A recent example of earmarking occurred when Congress enacted the Transportation Equity Act for the 21st Century (H.R. 2400, or "TEA 21") in 1998. Many observers saw it as an inside-the-Beltway porkfest, and the bill's 1,850 earmarked projects soon became objects of media ridicule. Congress got much of the blame for this spending, but President Bill Clinton also was an active participant. TEA 21, in fact, reserves any unspent portion of the earmarked $9 billion for projects of interest to the President.

To help deflect public cynicism about TEA 21's 1,850 earmarks, Congress tried renaming them. The highway earmarks--formerly "demonstration projects"--became "high priority" projects; but this attempt fooled neither the public nor the media. Many of the questionable earmarks became front-page news and talk-radio fodder. But however embarrassing the bill's contents, the ridicule did nothing to deter Congress from adding even more questionable pork-barrel items to the 13 appropriations bills it enacted later in 1998. Appendix A includes a sampling of some of the earmarks from recent legislation.

Indeed, the wastefulness and the number of earmarks that characterized TEA 21 seemed but modest indiscretions by the standards of fiscal excess with which Congress crafted the fiscal year (FY) 1999 Omnibus Appropriations bill, which was enacted into law during the waning days of the 105th Congress. For example, although the 1,850 transportation earmarks in TEA 21, spread over the six-year life of the legislation, amount to 300 per year, this is less than half the annual number produced by the Transportation Appropriations Subcommittee.

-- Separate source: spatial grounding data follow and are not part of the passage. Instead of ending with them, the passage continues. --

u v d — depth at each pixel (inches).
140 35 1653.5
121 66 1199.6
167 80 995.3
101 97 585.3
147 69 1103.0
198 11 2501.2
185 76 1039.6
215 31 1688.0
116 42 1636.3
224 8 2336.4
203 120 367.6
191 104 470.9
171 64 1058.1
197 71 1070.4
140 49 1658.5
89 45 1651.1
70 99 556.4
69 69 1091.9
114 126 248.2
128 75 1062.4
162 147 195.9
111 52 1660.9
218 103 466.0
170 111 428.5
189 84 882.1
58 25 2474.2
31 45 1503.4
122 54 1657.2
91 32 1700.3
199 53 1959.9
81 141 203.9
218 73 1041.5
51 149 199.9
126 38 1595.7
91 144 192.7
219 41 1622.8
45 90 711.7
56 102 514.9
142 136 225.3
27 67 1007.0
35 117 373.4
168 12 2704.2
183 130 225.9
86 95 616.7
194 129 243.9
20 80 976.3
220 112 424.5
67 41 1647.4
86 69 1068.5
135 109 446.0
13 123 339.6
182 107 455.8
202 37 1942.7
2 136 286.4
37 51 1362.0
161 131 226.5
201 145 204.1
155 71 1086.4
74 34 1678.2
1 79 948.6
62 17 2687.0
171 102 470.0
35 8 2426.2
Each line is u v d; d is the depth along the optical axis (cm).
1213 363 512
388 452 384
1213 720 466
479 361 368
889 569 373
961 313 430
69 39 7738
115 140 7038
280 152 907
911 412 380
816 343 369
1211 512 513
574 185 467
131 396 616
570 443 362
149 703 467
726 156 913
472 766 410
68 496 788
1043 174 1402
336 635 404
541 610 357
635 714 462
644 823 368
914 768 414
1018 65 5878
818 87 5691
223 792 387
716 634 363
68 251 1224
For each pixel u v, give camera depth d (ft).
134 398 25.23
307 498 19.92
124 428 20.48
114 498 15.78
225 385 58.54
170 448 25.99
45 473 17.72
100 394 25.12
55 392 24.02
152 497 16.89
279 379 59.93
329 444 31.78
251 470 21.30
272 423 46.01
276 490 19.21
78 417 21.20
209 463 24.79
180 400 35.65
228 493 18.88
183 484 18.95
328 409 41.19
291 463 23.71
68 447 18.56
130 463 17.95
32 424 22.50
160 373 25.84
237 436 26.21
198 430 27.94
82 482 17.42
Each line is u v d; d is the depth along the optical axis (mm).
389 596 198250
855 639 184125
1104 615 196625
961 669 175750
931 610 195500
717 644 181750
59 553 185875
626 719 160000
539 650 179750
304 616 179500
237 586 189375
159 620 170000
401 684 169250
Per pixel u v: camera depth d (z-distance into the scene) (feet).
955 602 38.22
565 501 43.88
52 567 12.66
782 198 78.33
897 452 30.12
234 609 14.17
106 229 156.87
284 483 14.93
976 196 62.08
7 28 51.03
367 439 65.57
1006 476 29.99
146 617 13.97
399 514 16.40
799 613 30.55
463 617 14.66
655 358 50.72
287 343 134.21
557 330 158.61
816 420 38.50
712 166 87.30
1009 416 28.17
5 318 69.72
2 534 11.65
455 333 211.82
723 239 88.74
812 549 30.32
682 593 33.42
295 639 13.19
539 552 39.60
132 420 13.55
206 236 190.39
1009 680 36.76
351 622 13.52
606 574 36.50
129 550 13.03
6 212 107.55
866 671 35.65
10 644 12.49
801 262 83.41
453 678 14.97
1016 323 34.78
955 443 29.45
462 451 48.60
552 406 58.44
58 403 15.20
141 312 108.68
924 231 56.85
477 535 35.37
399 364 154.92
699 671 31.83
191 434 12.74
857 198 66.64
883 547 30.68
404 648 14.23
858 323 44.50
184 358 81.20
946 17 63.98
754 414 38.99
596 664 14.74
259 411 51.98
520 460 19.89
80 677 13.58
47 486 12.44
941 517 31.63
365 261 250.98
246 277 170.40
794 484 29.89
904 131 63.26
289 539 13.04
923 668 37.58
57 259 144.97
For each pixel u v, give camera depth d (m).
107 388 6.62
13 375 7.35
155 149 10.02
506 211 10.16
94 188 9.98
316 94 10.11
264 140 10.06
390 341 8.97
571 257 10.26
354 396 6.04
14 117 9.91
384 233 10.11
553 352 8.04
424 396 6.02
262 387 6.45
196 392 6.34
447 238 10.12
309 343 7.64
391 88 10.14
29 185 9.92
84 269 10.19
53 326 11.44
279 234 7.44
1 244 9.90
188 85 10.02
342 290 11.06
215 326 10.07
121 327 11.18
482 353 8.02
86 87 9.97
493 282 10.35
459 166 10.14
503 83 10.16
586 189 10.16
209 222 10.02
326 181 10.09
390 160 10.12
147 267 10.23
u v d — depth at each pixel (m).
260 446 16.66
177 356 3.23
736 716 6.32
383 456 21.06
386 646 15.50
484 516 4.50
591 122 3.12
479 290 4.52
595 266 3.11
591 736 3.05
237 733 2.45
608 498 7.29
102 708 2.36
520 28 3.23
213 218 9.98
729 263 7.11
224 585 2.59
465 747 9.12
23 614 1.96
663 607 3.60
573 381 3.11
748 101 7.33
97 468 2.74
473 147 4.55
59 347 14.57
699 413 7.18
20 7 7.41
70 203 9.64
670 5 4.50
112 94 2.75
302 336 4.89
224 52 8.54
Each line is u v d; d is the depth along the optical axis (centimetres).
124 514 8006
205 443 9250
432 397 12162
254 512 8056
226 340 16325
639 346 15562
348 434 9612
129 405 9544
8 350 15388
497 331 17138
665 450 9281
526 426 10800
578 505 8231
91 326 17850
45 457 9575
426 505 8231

Although much of the public criticism of pork-barrel spending focuses on the outrageous and humorous waste such earmarks often entail, the more troublesome, yet often overlooked, implication of this escalating trend is the extent to which they reflect Washington's growing propensity to micromanage state and local affairs. All of the earmarks in TEA 21, as well as the several thousand pork projects buried in the 13 appropriations bills in FY 1999, represent a federal rebuke of the priorities set by governors and local leaders who are far more familiar with the needs of their states and more closely tied to the wishes of their communities. Were it not for such earmarks, few communities would choose voluntarily to spend scarce transportation funds on these marginal projects. In fact, half the highway earmarks go unfunded for want of local matching money--which demonstrates how marginal many of these projects really are.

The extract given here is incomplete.